How Is Chocolate Made?

How Is Chocolate Made?

How Is Chocolate Made? When the Spanish explorer Hernando Cortes came to Mexico in the 1500’s, he found the people there enjoying a dark, flavorful drink made from the seeds, or beans, of the cacao tree. The drink was chocolate!

Cacao beans grow in large pods. After the beans are removed from the pods, they are allowed to ferment and dry. The beans are roasted and then shelled. Chocolate is made by grinding the oily beans between hot rollers. Plain chocolate is very bitter. For sweet chocolate, sugar is added. For cocoa, the oily fat, or cocoa butter, in the chocolate is removed.

Much of the chocolate consumed today is in the form of sweet chocolate, a combination of cocoa solids, cocoa butter or other fat, and sugar. Milk chocolate is sweet chocolate that additionally contains milk powder or condensed milk. White chocolate contains cocoa butter, sugar, and milk, but no cocoa solids.

Data provided:
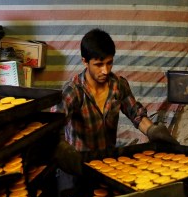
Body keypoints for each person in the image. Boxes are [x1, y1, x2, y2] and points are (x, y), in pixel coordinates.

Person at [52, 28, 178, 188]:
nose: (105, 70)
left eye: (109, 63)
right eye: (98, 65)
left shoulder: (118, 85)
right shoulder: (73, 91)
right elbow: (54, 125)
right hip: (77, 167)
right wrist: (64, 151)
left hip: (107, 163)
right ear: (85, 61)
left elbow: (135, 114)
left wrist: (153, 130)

Exercise instructions:
Decide whether each statement agrees with the text about how chocolate is made. Answer yes or no, and quote the words from the text that decide it.
1. Cacao beans are roasted before they are shelled.
2. White chocolate contains cocoa solids.
3. Cocoa is made by removing the cocoa butter from chocolate.
The entries have no connection to the text about how chocolate is made.

Task result:
1. Yes: "The beans are roasted and then shelled."
2. No: "White chocolate contains cocoa butter, sugar, and milk, but no cocoa solids."
3. Yes: "For cocoa, the oily fat, or cocoa butter, in the chocolate is removed."